> _Given information_:
- - - - - - -

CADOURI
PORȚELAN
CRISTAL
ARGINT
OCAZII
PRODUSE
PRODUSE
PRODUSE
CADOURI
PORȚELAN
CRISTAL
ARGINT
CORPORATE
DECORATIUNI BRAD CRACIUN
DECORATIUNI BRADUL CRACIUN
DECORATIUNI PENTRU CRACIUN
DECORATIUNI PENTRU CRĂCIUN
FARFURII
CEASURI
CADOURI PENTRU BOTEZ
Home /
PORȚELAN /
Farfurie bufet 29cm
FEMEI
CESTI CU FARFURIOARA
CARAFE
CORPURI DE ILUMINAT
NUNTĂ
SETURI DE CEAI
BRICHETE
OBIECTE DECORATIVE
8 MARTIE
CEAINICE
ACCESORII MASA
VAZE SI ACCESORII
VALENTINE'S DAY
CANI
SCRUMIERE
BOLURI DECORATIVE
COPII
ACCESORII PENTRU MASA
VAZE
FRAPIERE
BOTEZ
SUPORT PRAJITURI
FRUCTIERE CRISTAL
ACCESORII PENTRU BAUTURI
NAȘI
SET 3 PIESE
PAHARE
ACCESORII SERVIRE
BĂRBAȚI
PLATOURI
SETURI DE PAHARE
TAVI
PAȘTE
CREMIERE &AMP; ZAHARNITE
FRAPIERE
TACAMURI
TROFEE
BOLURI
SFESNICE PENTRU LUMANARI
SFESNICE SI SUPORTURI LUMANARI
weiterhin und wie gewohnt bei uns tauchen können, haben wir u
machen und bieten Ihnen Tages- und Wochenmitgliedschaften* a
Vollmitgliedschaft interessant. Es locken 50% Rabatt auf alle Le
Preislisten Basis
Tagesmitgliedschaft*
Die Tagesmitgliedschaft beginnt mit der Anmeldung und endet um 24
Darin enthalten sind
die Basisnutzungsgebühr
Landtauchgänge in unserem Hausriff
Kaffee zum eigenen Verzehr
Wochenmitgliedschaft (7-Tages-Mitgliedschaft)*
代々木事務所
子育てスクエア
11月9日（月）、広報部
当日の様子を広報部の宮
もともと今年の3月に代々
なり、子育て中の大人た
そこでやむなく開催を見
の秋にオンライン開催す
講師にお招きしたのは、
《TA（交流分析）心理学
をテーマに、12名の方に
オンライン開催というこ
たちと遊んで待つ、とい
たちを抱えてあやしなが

- - - - - - -

> _Required work_:
Reproduce, with both ends included, the lines from the one holding "machen und bieten" to the end of the records above.

> _Response to this exercise_:
machen und bieten Ihnen Tages- und Wochenmitgliedschaften* a
Vollmitgliedschaft interessant. Es locken 50% Rabatt auf alle Le
Preislisten Basis
Tagesmitgliedschaft*
Die Tagesmitgliedschaft beginnt mit der Anmeldung und endet um 24
Darin enthalten sind
die Basisnutzungsgebühr
Landtauchgänge in unserem Hausriff
Kaffee zum eigenen Verzehr
Wochenmitgliedschaft (7-Tages-Mitgliedschaft)*
代々木事務所
子育てスクエア
11月9日（月）、広報部
当日の様子を広報部の宮
もともと今年の3月に代々
なり、子育て中の大人た
そこでやむなく開催を見
の秋にオンライン開催す
講師にお招きしたのは、
《TA（交流分析）心理学
をテーマに、12名の方に
オンライン開催というこ
たちと遊んで待つ、とい
たちを抱えてあやしなが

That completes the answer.